[[ Data block open ]]

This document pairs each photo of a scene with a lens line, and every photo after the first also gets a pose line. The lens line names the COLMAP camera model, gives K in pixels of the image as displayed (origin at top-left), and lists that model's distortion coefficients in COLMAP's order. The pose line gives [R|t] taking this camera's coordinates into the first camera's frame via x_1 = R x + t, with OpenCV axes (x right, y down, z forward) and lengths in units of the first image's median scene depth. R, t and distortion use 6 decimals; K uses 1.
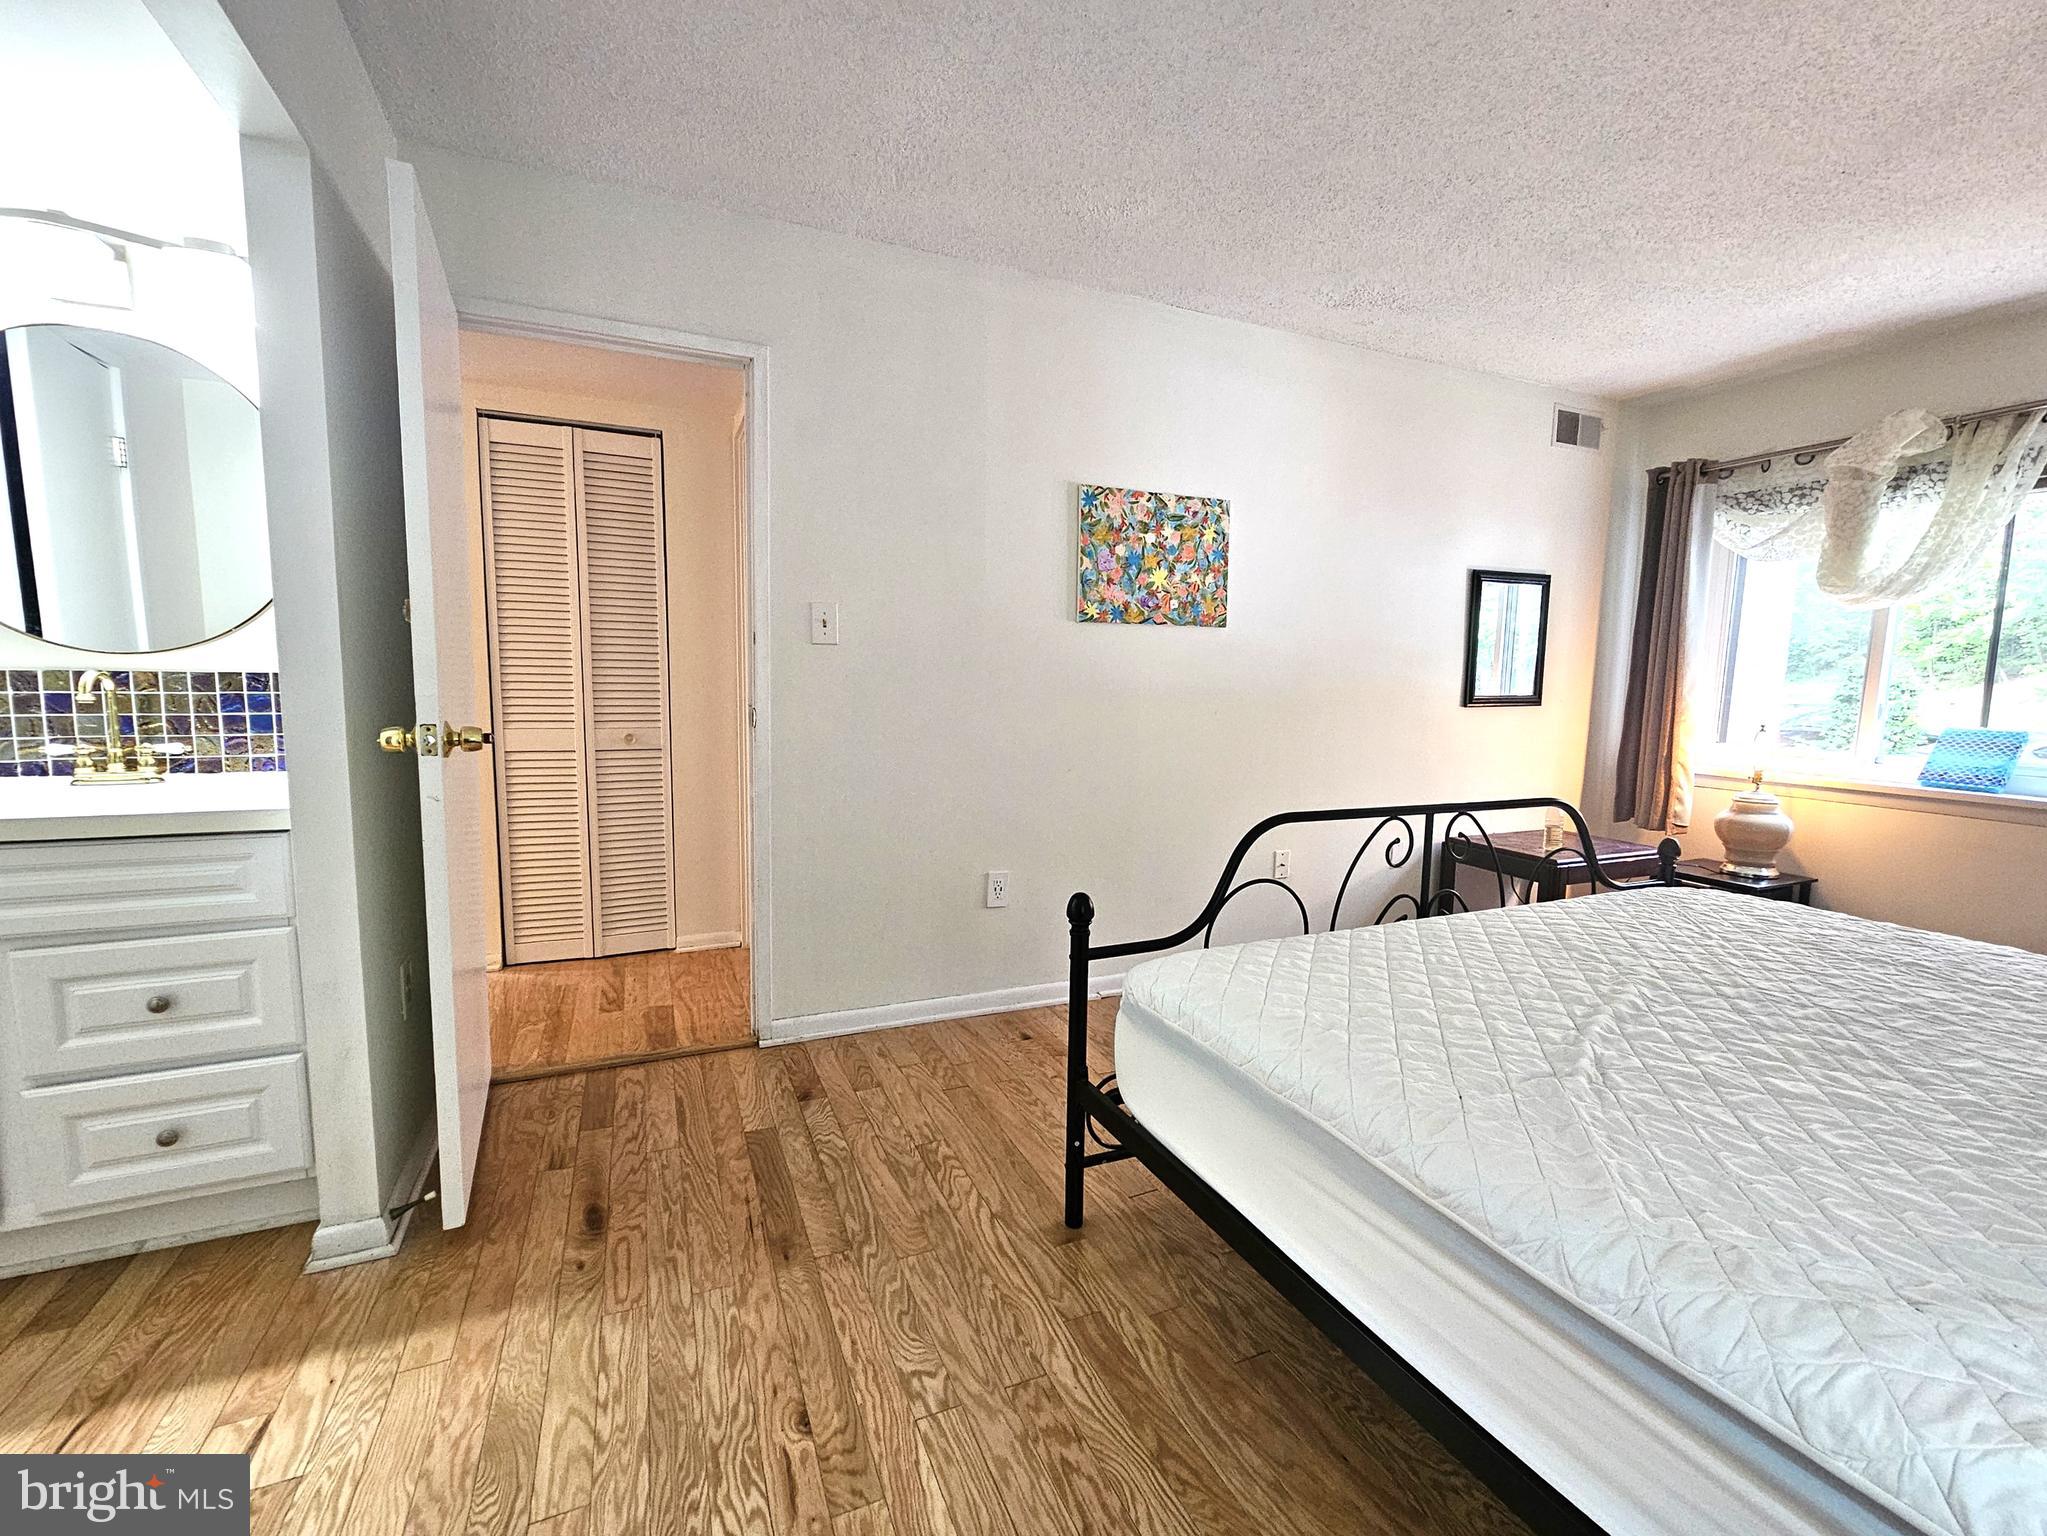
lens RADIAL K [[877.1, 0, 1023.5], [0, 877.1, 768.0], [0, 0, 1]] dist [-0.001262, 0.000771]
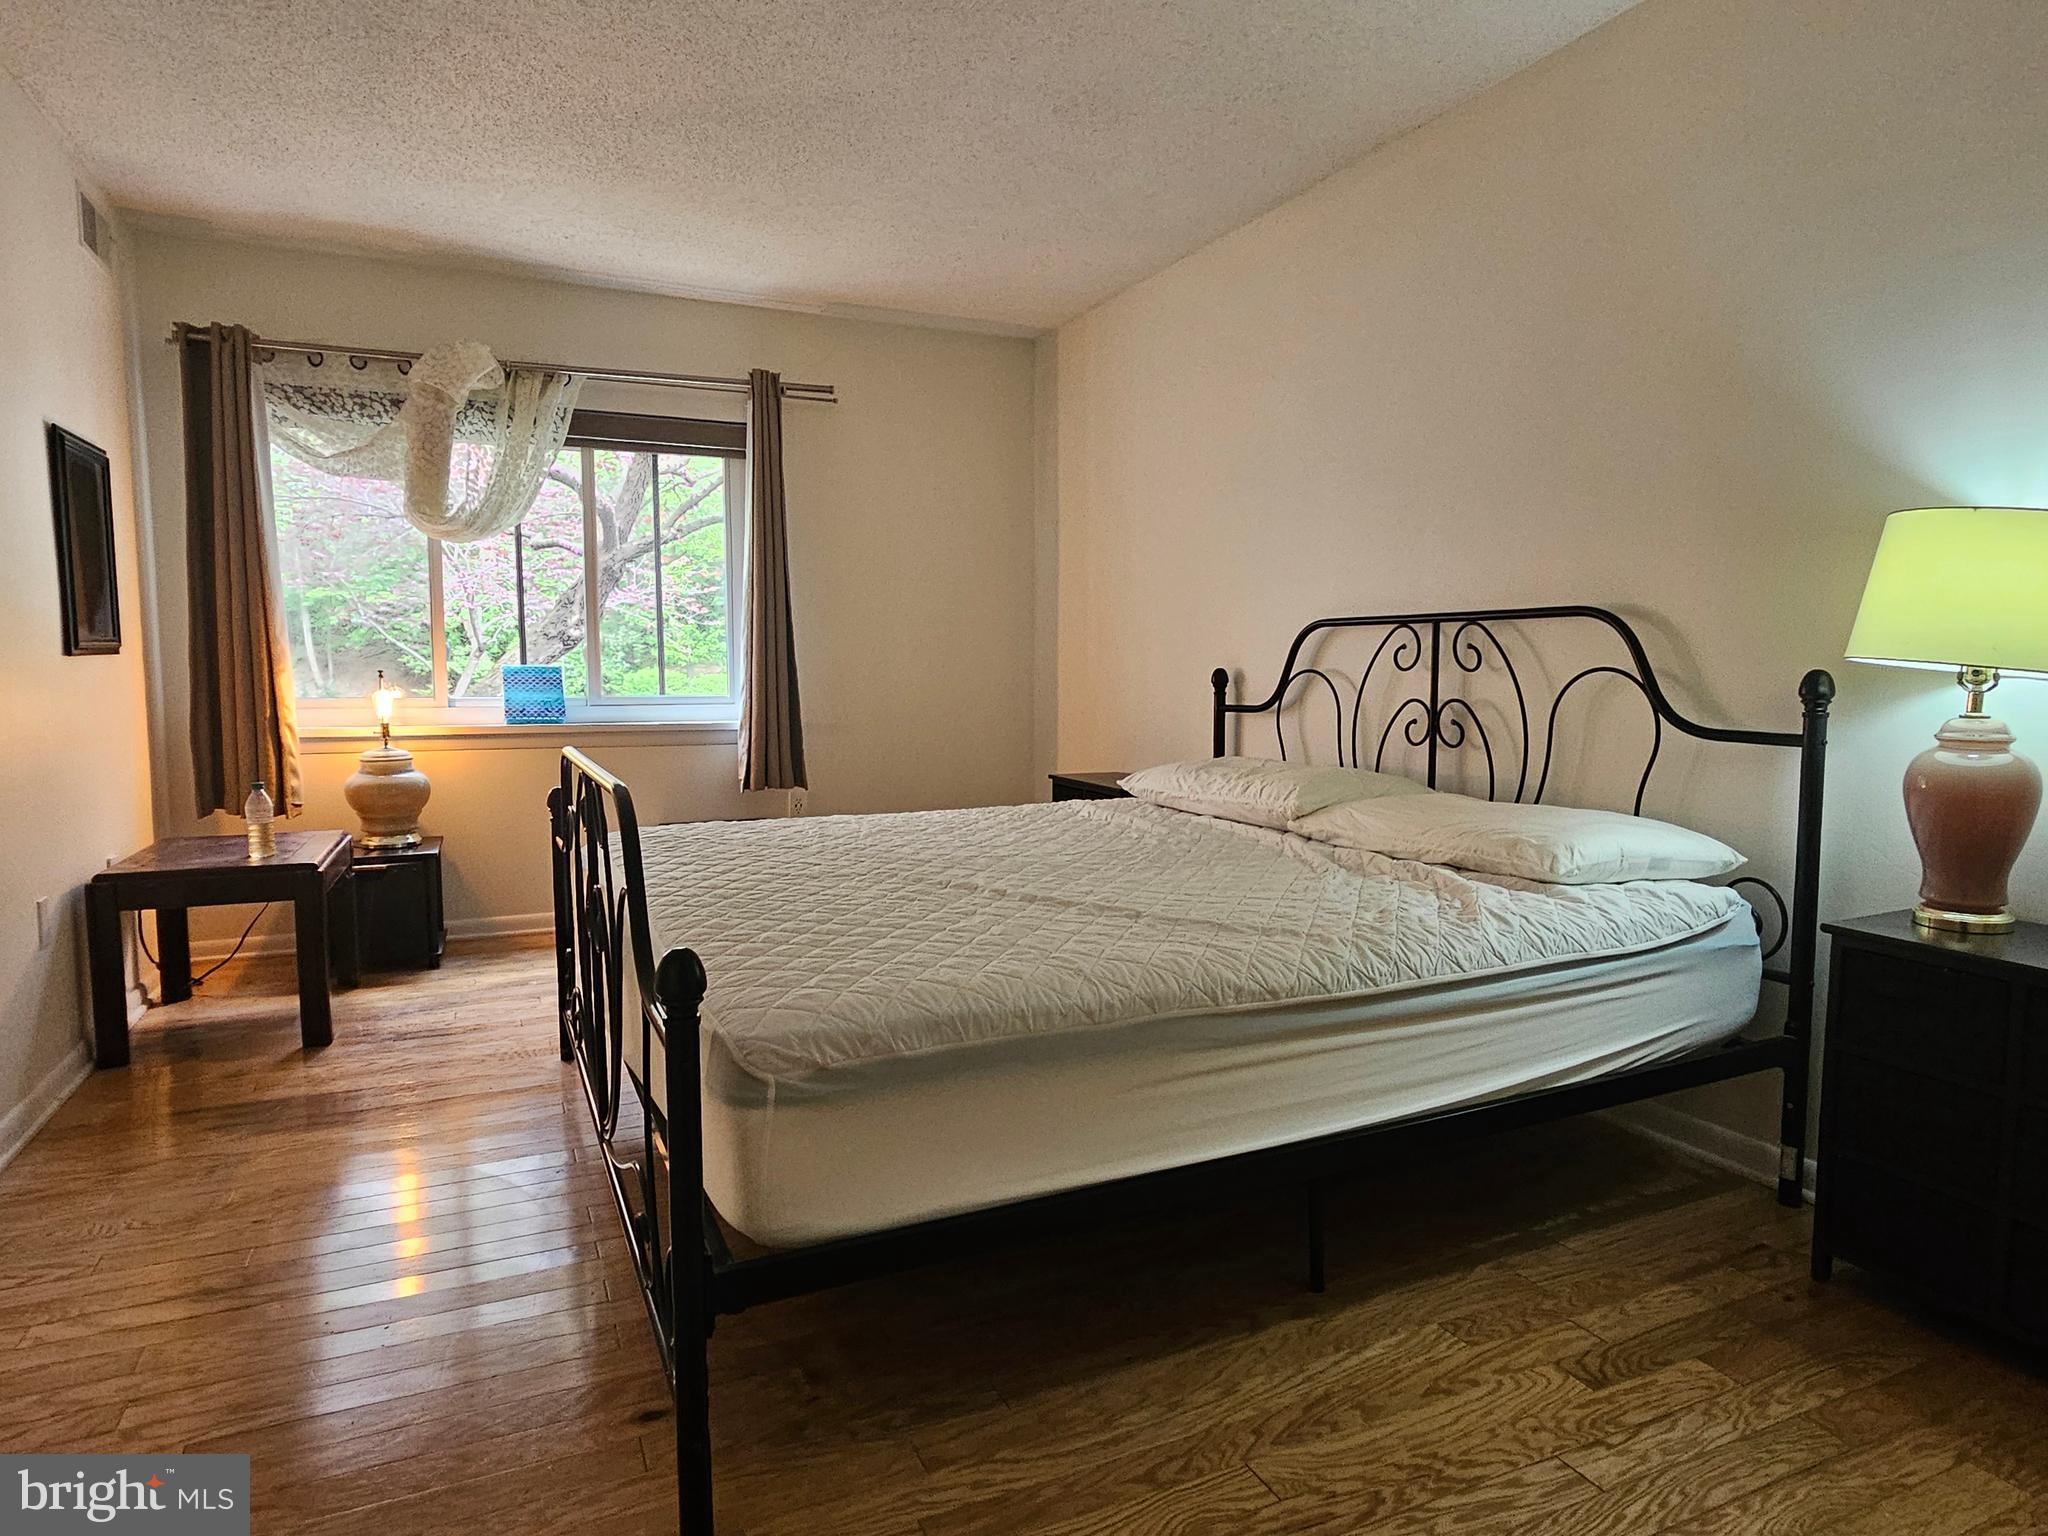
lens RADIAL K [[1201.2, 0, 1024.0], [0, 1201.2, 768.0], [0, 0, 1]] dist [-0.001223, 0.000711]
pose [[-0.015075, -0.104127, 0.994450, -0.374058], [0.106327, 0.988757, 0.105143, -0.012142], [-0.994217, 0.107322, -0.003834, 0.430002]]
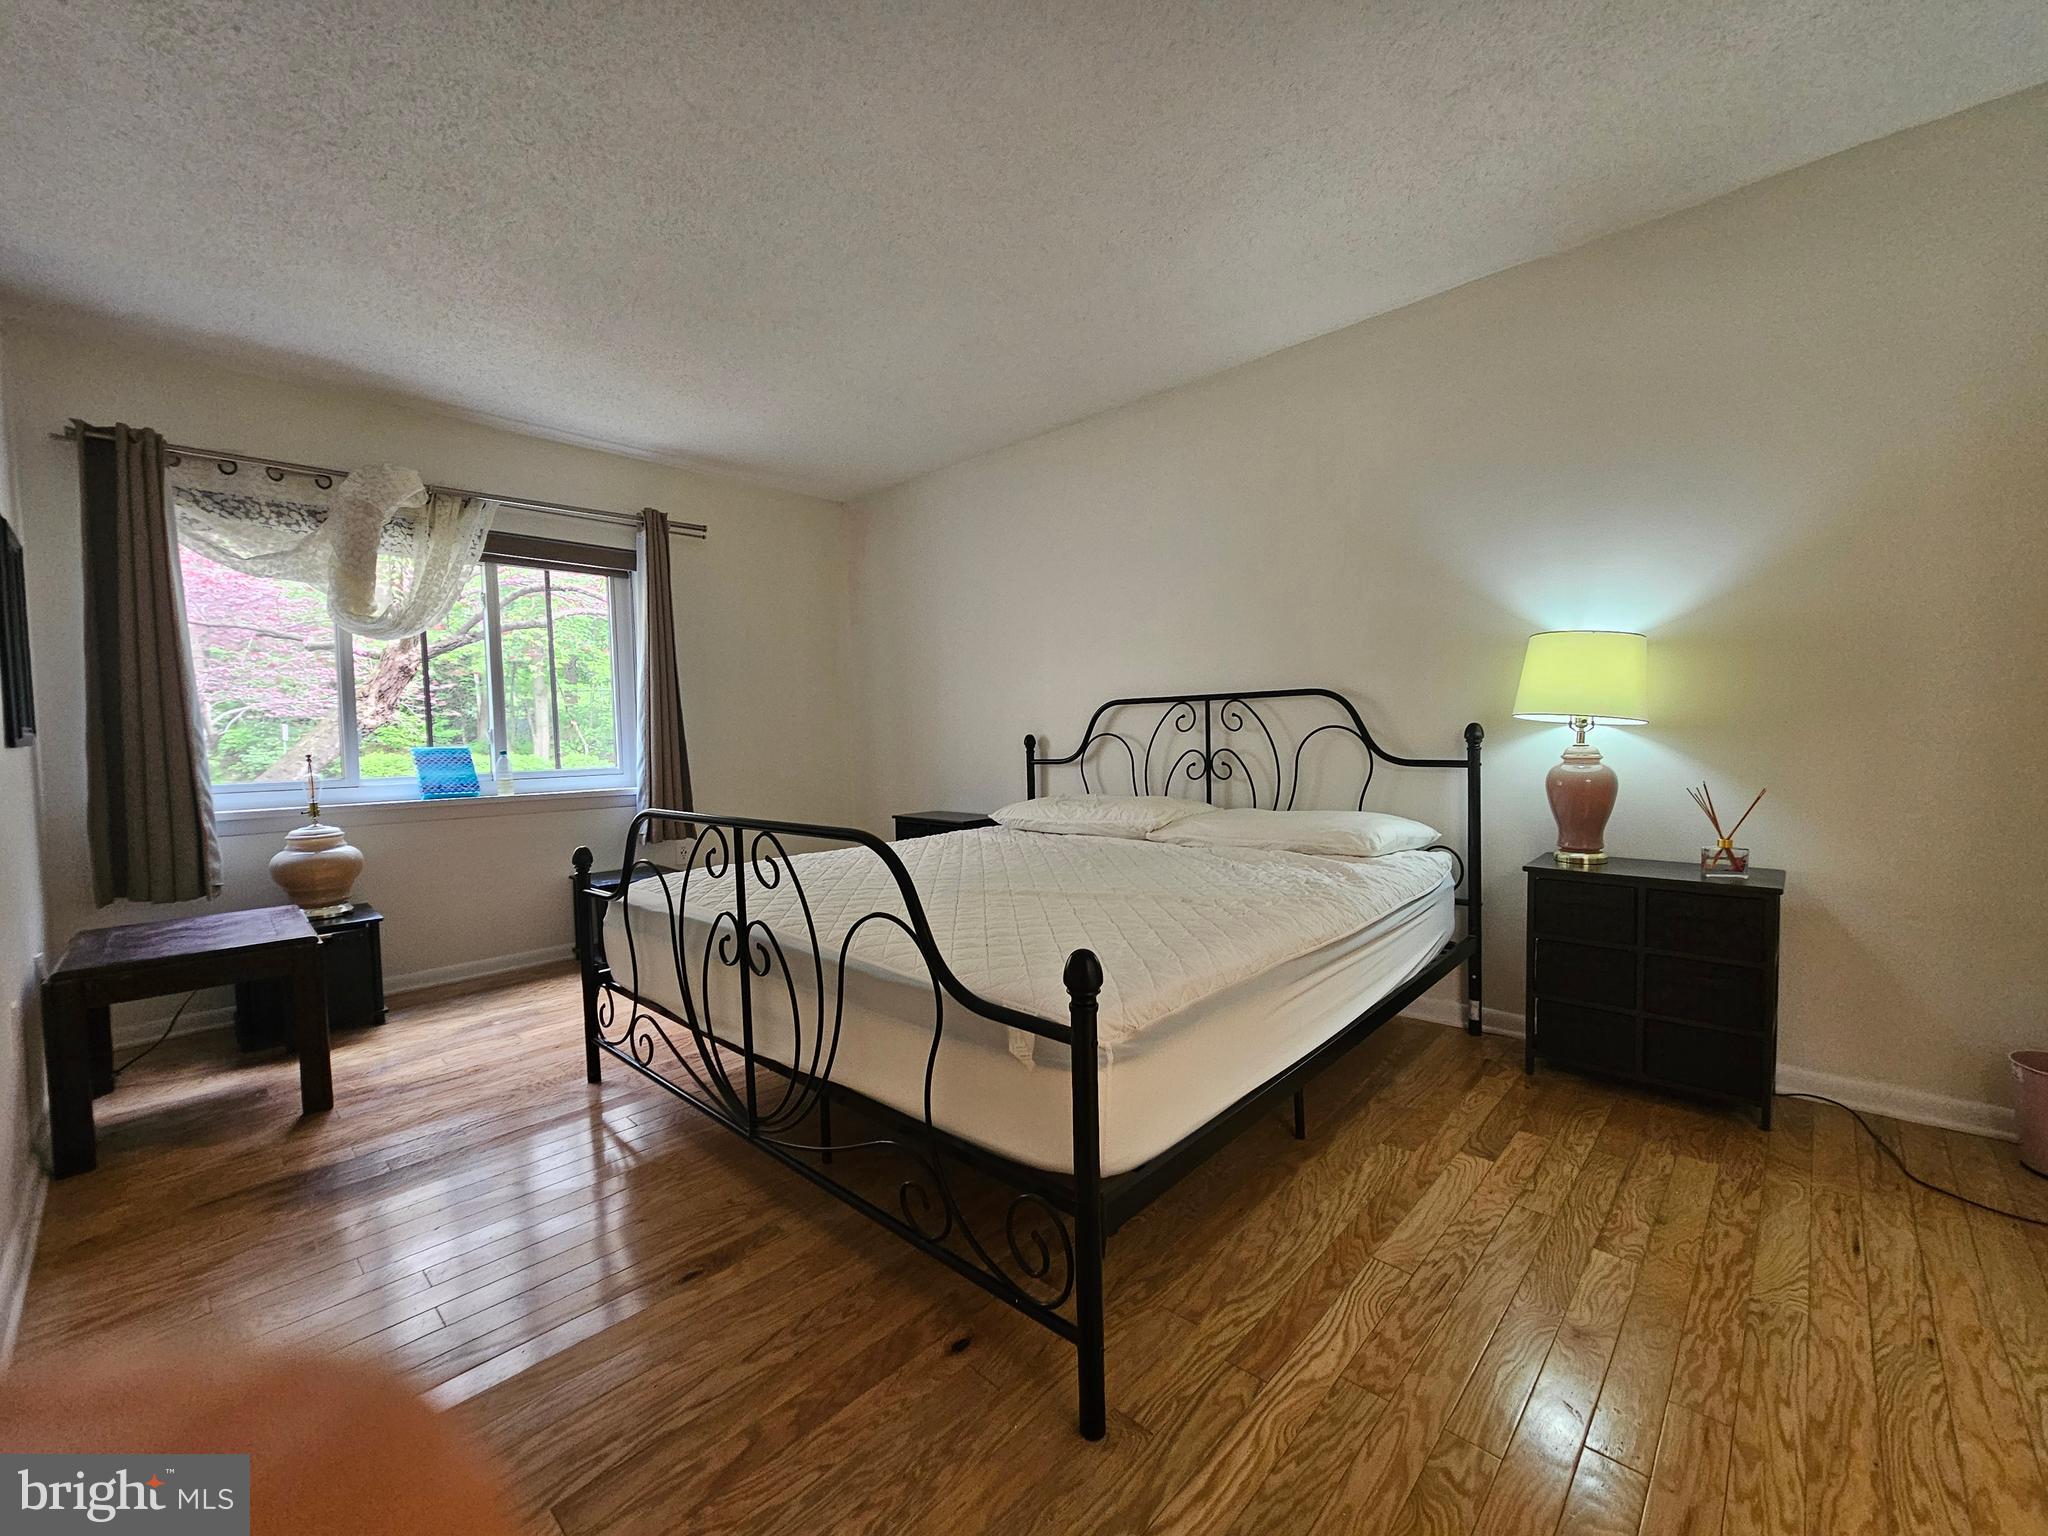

[[ Data block closed ]]

Task to carry out. Reproduce all of the material above word for word, with the pictures left out.

Final answer.
This document pairs each photo of a scene with a lens line, and every photo after the first also gets a pose line. The lens line names the COLMAP camera model, gives K in pixels of the image as displayed (origin at top-left), and lists that model's distortion coefficients in COLMAP's order. The pose line gives [R|t] taking this camera's coordinates into the first camera's frame via x_1 = R x + t, with OpenCV axes (x right, y down, z forward) and lengths in units of the first image's median scene depth. R, t and distortion use 6 decimals; K uses 1.
lens RADIAL K [[877.1, 0, 1023.5], [0, 877.1, 768.0], [0, 0, 1]] dist [-0.001262, 0.000771]
lens RADIAL K [[1201.2, 0, 1024.0], [0, 1201.2, 768.0], [0, 0, 1]] dist [-0.001223, 0.000711]
pose [[-0.015075, -0.104127, 0.994450, -0.374058], [0.106327, 0.988757, 0.105143, -0.012142], [-0.994217, 0.107322, -0.003834, 0.430002]]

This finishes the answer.